L’odyssée avait commencé au pied de la petite église de la Trinité de Gergeti, à Kazbegi. C’était le matin, la brume enveloppait intégralement les montagnes et la pluie glissait sur les sacs à dos. On s’engouffrait dans la première marshrutka qui acceptait de nous sortir du brouillard et du froid. Trois heures plus tard, on respirait les gaz d’échappement d’un embouteillage à l’entrée de la capitale géorgienne. On voyait cette fois tout du paysage, c’était laid, on ne respirait plus, on ne regrettait rien. La camionnette nous déposait finalement au nord de la ville à Didube, un espèce de capharnaüm mêlant bazar alimentaire – où les abricots se vendaient dans de vieux containers délabrés – et gare routière, grande pourvoyeuse de fourgons et de taxis prêts à partir dans l’heure n’importe où et surtout ailleurs. On préférait s’engouffrer dans le métro. Ambiance métropolitaine universelle, les mines allongées et moroses, l’usure du quotidien, le silence fatigué balancé contre la vitre d’un wagon souterrain. On bousculait un peu tout le monde avec nos sacs, personne ne bronchait, on compatissait.
A l’autre bout de la ville derrière un marché en transe, un type nous désignait de sa cigarette une camionnette d’un geste vague. Une jeune chinoise s’étirait devant le capot. On avalait placidement un truc feuilleté et fourré à la saveur mal définie en la regardant. Et puis on montait tous les trois en compagnie d’une poignée de géorgiens. Trois heures et quelques lacets plus tard, nous arrivions à Sighnaghi. Sept heures nous séparaient des sommets enneigés de Kazbegi, nous avions déjà tout oublié dans le chaos de la route. C’était presque Modène, pas tout à fait Florence, ce serait notre Italie en Géorgie.

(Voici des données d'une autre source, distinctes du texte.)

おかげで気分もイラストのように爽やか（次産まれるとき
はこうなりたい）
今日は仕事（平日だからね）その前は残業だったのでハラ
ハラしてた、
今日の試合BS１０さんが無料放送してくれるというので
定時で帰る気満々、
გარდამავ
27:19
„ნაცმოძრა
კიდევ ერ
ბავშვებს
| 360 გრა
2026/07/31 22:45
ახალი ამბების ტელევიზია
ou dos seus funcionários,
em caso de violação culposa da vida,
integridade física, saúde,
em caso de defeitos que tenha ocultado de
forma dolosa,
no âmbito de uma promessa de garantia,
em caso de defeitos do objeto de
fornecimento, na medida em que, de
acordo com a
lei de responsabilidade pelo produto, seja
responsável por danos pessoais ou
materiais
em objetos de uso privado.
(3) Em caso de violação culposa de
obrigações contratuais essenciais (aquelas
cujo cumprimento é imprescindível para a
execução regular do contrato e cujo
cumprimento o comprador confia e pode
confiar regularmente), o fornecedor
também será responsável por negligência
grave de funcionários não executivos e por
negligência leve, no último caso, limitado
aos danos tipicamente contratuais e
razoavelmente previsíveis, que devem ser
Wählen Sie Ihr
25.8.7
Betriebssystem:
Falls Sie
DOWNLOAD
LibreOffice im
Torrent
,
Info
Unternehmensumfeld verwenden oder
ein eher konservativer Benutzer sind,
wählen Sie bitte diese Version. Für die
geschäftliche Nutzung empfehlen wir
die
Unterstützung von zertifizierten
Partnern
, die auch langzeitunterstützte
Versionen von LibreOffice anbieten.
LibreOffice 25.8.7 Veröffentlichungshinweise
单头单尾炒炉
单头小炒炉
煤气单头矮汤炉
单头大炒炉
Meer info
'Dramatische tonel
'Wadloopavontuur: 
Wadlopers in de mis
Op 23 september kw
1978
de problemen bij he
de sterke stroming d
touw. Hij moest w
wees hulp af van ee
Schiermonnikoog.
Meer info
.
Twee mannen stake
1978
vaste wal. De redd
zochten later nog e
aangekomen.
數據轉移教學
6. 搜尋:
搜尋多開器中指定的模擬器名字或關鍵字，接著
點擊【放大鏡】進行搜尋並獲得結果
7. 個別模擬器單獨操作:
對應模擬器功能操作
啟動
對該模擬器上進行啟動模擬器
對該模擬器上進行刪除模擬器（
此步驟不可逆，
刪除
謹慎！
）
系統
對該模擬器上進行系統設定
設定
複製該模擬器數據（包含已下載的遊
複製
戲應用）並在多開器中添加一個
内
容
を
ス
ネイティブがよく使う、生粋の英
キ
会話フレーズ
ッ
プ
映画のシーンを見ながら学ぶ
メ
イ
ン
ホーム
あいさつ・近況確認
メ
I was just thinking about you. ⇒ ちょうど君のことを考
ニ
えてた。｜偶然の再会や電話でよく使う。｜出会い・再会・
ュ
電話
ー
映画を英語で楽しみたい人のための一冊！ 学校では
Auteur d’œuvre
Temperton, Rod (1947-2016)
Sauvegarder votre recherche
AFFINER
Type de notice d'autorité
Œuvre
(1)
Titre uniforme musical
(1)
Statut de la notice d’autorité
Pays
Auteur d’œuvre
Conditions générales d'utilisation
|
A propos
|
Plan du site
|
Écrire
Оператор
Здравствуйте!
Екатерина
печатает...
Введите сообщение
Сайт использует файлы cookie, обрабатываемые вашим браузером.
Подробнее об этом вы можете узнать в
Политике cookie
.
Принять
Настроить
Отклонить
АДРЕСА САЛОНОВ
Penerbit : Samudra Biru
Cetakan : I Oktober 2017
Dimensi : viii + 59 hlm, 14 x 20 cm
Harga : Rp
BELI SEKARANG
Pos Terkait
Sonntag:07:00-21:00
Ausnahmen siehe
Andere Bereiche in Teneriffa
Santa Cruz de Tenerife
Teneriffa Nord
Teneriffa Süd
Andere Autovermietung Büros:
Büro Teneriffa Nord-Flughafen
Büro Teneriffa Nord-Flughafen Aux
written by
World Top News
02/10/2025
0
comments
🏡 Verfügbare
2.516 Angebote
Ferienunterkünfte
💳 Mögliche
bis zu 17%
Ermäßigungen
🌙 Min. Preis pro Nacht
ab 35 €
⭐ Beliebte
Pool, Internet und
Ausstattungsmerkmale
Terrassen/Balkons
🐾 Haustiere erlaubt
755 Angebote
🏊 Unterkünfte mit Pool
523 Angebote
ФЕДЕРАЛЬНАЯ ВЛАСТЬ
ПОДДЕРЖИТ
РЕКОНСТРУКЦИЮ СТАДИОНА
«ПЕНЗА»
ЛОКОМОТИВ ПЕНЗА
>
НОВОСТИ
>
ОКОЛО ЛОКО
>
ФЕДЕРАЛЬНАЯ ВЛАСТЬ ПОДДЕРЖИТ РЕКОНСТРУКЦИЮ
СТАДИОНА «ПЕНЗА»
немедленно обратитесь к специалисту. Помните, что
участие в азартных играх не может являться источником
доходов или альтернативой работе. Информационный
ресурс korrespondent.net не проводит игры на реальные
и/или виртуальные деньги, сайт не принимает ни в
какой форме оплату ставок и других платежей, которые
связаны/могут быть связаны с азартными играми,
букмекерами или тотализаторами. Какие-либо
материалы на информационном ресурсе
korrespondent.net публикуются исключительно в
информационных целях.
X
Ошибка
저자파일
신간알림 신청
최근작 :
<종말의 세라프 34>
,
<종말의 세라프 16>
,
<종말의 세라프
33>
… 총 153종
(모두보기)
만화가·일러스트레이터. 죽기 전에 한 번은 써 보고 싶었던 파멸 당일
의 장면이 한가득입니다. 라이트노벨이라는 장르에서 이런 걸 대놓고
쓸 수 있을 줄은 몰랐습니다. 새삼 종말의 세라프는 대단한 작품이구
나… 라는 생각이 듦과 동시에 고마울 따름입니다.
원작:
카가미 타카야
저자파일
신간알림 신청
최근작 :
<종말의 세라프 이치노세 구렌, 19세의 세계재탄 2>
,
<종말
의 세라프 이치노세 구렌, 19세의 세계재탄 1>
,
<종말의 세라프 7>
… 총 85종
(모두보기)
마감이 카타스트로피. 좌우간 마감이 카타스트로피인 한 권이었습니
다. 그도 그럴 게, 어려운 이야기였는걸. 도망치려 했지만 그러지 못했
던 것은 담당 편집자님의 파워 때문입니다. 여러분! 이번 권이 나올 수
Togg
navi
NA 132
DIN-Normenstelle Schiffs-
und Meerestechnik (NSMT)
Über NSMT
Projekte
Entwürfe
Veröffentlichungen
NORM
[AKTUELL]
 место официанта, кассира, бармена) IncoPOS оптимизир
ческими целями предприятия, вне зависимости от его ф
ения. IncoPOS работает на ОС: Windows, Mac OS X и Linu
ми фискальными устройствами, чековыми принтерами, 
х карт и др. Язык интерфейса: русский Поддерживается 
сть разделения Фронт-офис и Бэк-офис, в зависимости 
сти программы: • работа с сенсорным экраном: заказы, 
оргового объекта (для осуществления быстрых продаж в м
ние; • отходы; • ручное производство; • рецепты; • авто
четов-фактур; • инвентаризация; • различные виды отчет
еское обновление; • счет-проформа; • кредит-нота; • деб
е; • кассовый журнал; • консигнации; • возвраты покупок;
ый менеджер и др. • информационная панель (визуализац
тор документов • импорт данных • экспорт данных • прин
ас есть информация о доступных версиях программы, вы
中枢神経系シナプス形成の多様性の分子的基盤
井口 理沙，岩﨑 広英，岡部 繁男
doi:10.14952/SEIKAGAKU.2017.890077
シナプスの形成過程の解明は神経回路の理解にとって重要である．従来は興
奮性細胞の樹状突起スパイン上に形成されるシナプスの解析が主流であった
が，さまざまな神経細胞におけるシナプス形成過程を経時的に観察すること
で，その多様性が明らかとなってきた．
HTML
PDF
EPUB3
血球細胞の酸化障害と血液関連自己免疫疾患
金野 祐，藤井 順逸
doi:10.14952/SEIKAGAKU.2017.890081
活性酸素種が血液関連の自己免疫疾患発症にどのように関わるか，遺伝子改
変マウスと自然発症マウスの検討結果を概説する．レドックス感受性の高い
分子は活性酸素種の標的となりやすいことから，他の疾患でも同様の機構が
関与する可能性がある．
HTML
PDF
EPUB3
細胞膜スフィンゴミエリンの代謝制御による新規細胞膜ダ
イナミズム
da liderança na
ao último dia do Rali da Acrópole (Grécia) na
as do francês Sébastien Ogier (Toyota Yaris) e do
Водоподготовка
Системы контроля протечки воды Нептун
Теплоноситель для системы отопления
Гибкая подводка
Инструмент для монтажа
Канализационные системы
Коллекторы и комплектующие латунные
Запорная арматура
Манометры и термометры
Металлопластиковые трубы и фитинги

Il faut dire que le contraste avec l’étape précédente est saisissant. Au petit matin, la montagne du Caucase, verticale et brutale à Kazbegi. En fin de journée, les vergers fleuris et les vignes chargées de grappes lourdes encore vertes, une plaine à perte de vue qui sent le soleil et le sucre. Sighnaghi, c’est une colline aux toits de tuiles rouges, un clocher au milieu de quelques tonneaux de vins et puis un cyprès longiligne qui pointe vers le ciel. C’est la Toscane à l’extrême est de la Géorgie.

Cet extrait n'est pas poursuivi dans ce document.